Ferdinand Kayser, SES’s chief commercial officer, said the TRAI will meet resistance from India’s domestic broadcasters.

“The question is: What is the position of the DTH operators?” Kayser asked. “They will have to execute” the policy. “Good luck.”

William Wade, chief executive of AsiaSat, voiced a similar sentiment.

“Proposing a project like this doesn’t take into account the customer, doesn’t take into account the consumer or any of the factors involved except that they’d like to consolidate the market into the government,” Wade said. “These companies [DTH providers] are all battling to differentiate themselves.

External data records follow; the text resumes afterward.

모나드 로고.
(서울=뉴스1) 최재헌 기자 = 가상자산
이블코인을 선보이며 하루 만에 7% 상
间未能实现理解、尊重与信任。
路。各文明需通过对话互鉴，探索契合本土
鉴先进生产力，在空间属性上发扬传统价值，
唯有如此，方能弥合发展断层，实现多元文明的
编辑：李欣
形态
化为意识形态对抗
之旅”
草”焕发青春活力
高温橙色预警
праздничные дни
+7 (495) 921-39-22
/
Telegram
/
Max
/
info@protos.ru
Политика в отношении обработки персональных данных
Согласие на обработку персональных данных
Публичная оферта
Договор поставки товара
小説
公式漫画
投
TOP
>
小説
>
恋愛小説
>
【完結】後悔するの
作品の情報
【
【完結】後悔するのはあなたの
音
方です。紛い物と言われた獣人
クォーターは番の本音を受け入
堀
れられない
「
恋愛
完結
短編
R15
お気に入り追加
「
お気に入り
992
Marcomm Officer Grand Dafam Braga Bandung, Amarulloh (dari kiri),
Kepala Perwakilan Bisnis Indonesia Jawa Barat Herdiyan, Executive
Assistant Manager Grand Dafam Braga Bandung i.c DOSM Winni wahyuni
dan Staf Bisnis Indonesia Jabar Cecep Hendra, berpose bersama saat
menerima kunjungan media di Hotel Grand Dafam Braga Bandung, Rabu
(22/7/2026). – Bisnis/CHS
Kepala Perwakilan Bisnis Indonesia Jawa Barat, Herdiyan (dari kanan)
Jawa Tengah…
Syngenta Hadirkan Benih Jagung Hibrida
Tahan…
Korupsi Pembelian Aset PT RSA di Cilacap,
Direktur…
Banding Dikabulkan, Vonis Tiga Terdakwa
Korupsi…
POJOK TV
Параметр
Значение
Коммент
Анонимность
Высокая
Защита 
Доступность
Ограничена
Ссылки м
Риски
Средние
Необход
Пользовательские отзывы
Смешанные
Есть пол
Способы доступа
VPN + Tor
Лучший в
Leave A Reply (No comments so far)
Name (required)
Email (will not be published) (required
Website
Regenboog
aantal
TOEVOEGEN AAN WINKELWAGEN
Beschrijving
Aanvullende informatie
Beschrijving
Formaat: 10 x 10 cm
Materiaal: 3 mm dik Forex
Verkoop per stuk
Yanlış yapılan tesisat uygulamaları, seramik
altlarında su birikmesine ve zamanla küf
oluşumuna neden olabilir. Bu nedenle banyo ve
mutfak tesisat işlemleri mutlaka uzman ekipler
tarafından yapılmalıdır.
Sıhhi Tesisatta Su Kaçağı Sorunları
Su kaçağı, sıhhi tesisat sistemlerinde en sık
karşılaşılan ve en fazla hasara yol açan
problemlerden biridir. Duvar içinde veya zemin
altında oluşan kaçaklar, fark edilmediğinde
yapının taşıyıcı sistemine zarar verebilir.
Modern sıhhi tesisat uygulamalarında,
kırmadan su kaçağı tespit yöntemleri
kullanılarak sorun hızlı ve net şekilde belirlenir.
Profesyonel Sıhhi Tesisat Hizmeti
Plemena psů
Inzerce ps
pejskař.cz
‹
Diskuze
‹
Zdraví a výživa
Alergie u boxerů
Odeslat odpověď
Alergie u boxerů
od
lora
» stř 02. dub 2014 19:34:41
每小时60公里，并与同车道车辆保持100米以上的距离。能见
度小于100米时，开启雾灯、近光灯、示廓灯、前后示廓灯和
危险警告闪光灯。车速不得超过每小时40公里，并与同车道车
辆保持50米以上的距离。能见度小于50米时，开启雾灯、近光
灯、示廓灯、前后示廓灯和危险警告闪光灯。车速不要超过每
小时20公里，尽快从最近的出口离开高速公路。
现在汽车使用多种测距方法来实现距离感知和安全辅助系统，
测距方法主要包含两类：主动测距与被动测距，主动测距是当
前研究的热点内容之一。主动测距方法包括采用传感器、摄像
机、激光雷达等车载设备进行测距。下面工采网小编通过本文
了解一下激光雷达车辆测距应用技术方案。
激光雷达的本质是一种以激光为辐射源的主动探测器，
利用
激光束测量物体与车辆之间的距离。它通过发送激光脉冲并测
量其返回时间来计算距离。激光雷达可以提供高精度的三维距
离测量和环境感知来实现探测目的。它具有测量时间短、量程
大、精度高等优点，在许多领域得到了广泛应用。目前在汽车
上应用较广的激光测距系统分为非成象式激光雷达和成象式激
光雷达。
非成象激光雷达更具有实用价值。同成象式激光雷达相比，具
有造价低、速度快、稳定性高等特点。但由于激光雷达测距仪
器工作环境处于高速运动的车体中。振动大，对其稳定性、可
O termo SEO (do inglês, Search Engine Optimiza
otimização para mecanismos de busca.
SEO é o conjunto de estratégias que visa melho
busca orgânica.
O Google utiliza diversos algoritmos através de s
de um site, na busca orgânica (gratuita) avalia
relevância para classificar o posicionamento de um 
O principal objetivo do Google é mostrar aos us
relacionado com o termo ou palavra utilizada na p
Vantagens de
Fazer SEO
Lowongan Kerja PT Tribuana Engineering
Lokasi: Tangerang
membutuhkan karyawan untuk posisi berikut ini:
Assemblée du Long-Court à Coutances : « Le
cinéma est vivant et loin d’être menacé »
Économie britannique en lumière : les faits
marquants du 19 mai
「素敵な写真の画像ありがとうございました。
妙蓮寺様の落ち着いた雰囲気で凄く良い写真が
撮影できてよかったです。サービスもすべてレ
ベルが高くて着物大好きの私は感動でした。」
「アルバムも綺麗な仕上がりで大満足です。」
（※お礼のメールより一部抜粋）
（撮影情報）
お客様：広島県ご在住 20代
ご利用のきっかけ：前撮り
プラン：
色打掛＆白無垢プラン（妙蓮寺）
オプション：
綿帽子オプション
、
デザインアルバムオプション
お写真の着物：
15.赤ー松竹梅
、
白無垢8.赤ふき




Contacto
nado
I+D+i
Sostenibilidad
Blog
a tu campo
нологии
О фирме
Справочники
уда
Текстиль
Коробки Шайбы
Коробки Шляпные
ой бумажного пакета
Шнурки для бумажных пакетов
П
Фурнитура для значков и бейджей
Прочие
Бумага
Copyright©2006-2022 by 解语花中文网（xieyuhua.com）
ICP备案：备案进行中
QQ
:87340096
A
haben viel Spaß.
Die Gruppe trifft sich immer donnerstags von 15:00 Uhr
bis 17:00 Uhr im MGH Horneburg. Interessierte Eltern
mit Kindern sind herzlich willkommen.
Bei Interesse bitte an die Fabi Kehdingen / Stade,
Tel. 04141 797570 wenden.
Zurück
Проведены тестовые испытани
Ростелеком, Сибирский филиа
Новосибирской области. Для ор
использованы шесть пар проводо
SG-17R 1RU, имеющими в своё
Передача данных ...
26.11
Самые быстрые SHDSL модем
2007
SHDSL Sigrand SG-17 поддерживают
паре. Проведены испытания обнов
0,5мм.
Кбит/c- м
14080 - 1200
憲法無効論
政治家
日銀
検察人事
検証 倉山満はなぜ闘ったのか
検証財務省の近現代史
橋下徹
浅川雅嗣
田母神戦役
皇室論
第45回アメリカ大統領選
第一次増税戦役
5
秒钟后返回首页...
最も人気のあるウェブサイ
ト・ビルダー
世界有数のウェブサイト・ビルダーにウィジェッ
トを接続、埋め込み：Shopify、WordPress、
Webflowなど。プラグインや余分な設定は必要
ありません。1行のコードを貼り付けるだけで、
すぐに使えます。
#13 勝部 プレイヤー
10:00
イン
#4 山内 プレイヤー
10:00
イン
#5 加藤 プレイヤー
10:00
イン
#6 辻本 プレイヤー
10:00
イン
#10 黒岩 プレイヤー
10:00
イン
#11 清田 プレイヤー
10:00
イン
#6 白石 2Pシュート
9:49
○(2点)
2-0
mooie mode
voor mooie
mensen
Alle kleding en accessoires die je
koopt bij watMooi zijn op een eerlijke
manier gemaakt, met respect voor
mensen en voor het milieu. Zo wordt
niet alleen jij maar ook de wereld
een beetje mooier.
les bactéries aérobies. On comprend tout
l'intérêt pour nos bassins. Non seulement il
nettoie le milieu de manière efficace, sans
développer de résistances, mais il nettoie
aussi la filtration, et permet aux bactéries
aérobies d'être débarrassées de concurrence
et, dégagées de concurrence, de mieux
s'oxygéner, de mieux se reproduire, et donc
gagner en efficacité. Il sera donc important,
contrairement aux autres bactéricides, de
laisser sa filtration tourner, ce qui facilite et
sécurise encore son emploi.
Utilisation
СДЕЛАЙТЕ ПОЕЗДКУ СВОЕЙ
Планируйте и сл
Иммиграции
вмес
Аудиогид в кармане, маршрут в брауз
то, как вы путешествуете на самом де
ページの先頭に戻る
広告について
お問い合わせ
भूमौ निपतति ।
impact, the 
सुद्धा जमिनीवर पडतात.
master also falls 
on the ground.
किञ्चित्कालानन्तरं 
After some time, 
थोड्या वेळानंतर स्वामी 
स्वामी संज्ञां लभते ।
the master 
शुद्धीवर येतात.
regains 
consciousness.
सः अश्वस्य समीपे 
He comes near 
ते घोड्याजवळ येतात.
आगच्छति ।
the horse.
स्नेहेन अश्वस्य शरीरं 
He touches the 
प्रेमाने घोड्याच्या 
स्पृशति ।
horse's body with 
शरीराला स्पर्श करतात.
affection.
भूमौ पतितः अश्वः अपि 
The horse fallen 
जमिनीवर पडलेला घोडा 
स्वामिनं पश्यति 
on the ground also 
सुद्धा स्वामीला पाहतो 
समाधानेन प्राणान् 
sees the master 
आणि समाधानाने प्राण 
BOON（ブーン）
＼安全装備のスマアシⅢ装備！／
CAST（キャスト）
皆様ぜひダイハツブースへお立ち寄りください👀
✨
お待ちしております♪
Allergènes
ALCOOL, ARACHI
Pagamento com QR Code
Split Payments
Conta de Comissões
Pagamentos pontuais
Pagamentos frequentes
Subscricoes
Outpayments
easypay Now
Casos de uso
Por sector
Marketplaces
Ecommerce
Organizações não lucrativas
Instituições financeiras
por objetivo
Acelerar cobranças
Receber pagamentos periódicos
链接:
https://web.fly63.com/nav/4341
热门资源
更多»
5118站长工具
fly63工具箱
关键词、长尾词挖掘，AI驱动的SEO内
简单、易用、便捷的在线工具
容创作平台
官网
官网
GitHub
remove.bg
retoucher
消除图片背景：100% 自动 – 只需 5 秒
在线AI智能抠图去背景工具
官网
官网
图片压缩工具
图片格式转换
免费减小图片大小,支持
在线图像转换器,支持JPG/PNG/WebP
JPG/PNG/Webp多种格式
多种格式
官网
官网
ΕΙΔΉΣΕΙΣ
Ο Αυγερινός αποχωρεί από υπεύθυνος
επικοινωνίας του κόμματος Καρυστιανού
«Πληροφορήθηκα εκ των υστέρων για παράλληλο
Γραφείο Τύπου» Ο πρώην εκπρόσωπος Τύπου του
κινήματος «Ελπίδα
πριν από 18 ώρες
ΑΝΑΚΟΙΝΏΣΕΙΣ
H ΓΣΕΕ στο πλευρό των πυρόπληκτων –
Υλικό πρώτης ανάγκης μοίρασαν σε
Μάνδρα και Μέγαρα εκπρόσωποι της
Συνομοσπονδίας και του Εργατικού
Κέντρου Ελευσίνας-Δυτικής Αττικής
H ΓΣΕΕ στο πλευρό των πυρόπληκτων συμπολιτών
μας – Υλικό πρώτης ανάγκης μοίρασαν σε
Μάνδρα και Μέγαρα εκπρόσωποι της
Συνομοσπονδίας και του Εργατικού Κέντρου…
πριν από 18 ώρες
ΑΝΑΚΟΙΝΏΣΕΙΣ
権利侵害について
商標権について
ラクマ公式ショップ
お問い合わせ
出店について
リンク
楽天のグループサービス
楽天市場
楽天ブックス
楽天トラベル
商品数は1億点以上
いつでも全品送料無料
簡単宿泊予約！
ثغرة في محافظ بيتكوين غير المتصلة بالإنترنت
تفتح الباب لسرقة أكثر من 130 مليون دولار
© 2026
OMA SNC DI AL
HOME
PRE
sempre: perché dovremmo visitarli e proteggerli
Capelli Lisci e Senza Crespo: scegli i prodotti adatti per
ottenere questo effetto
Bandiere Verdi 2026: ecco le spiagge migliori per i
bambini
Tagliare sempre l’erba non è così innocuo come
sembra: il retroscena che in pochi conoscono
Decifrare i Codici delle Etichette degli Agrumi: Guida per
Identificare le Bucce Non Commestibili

If they’re all on the same satellite, people can switch at the drop of a hat,” which would threaten their business models.

Paul Brown-Kenyon, chief executive of Measat and also chairman of the CASBAA Satellite Industry Committee, said the proposal appears to have so many problems that it likely will not go far.

TRAI has asked interested parties to send written comments on the proposal by June 23.

Peter B. de Selding was the Paris bureau chief for SpaceNews.